After locating the line with "mayı Kızıldeniz'in daha" in the data that follows, return it and every later line exactly, up to and including the line with "die allgemeine Kreditwürdigkeit des".

== Segment start ==

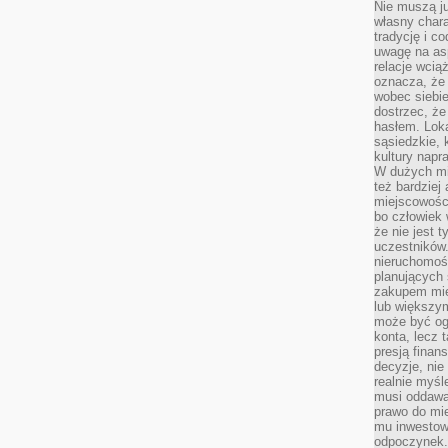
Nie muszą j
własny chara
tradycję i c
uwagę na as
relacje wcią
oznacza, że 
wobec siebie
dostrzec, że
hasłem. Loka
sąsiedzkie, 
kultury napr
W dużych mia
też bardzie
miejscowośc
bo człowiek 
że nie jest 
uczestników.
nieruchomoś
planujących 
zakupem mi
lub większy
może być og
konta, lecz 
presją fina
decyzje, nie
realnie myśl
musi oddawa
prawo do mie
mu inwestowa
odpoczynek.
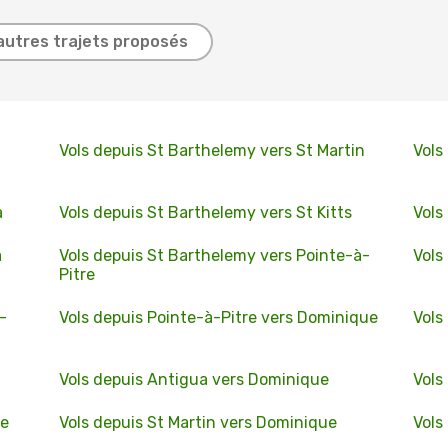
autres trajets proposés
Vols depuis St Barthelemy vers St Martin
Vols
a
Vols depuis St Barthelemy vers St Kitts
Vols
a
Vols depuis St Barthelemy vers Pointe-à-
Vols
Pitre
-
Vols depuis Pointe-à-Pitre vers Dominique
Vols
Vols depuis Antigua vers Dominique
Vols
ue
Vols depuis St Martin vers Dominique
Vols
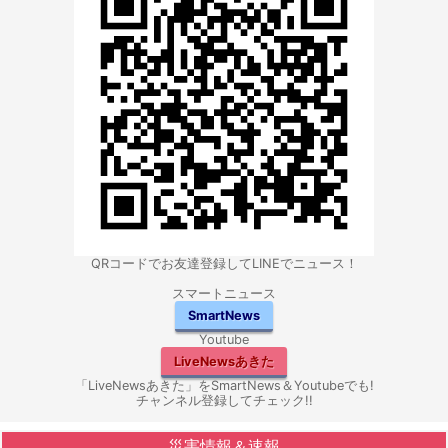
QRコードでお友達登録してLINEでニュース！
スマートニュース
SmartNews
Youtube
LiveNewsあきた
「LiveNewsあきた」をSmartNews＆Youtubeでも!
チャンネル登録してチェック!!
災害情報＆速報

== Segment end ==
== Segment start ==

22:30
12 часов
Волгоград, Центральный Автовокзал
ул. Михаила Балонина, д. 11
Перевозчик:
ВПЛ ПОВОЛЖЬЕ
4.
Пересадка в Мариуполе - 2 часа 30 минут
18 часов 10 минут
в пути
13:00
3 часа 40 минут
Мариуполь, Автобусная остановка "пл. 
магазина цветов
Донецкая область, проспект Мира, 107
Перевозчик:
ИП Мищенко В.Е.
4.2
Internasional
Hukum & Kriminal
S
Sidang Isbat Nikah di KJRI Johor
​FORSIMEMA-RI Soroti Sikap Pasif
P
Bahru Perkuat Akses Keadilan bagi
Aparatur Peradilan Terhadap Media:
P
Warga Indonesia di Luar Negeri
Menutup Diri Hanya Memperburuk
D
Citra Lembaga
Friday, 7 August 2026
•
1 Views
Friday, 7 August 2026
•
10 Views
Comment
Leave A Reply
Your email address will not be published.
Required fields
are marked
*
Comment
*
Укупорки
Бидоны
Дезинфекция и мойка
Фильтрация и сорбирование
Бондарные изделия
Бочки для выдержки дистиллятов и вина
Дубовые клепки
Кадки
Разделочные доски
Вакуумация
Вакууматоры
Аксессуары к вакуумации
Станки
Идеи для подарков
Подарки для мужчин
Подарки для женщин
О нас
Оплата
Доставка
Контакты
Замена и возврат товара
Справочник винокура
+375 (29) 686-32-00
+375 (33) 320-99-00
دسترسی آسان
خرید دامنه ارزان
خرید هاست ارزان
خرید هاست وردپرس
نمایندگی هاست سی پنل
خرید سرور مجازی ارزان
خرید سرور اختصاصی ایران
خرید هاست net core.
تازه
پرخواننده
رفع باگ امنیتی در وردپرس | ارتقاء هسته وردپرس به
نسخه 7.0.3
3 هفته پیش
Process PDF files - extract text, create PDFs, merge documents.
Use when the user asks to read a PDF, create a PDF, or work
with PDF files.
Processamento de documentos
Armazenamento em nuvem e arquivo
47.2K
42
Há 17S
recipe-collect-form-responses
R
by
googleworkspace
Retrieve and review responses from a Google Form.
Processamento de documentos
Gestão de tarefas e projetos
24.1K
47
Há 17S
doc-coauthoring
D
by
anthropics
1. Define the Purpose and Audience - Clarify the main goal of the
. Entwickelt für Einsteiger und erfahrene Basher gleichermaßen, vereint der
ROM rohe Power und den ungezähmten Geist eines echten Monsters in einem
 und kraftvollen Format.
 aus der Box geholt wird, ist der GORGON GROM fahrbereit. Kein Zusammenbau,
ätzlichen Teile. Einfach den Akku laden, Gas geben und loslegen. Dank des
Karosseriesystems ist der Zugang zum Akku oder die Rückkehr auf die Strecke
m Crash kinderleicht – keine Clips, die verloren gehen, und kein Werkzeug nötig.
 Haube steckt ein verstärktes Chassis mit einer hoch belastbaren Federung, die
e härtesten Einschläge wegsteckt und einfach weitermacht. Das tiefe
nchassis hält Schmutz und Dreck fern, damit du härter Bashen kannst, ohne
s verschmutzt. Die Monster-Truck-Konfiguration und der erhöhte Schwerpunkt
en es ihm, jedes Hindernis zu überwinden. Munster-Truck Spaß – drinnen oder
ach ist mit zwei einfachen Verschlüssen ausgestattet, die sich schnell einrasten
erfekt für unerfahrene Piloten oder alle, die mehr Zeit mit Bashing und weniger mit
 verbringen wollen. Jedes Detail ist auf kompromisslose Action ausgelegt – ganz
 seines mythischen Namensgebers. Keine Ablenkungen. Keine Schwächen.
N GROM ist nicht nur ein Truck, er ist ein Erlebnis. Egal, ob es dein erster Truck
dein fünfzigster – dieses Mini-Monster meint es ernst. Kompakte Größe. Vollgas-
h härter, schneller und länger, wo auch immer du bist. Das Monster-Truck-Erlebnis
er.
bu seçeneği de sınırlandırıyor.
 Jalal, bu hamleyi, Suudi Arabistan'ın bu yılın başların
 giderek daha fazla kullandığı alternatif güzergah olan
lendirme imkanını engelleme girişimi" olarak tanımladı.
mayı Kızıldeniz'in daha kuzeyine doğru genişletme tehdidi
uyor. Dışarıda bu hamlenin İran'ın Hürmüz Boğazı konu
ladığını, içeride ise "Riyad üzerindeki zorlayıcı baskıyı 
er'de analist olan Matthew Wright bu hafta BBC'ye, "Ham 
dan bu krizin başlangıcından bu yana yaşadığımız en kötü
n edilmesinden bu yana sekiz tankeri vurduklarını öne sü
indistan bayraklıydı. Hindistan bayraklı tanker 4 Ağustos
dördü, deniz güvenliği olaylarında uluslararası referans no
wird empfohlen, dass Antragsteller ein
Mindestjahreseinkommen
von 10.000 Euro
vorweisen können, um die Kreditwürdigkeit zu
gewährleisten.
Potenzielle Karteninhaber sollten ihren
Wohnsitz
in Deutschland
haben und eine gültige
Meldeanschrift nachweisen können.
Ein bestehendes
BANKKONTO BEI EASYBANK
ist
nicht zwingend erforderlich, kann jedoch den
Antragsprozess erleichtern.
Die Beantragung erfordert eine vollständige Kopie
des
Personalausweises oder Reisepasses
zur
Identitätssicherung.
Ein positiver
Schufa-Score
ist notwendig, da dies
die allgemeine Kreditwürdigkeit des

== Segment end ==

Response to the task -
mayı Kızıldeniz'in daha kuzeyine doğru genişletme tehdidi
uyor. Dışarıda bu hamlenin İran'ın Hürmüz Boğazı konu
ladığını, içeride ise "Riyad üzerindeki zorlayıcı baskıyı 
er'de analist olan Matthew Wright bu hafta BBC'ye, "Ham 
dan bu krizin başlangıcından bu yana yaşadığımız en kötü
n edilmesinden bu yana sekiz tankeri vurduklarını öne sü
indistan bayraklıydı. Hindistan bayraklı tanker 4 Ağustos
dördü, deniz güvenliği olaylarında uluslararası referans no
wird empfohlen, dass Antragsteller ein
Mindestjahreseinkommen
von 10.000 Euro
vorweisen können, um die Kreditwürdigkeit zu
gewährleisten.
Potenzielle Karteninhaber sollten ihren
Wohnsitz
in Deutschland
haben und eine gültige
Meldeanschrift nachweisen können.
Ein bestehendes
BANKKONTO BEI EASYBANK
ist
nicht zwingend erforderlich, kann jedoch den
Antragsprozess erleichtern.
Die Beantragung erfordert eine vollständige Kopie
des
Personalausweises oder Reisepasses
zur
Identitätssicherung.
Ein positiver
Schufa-Score
ist notwendig, da dies
die allgemeine Kreditwürdigkeit des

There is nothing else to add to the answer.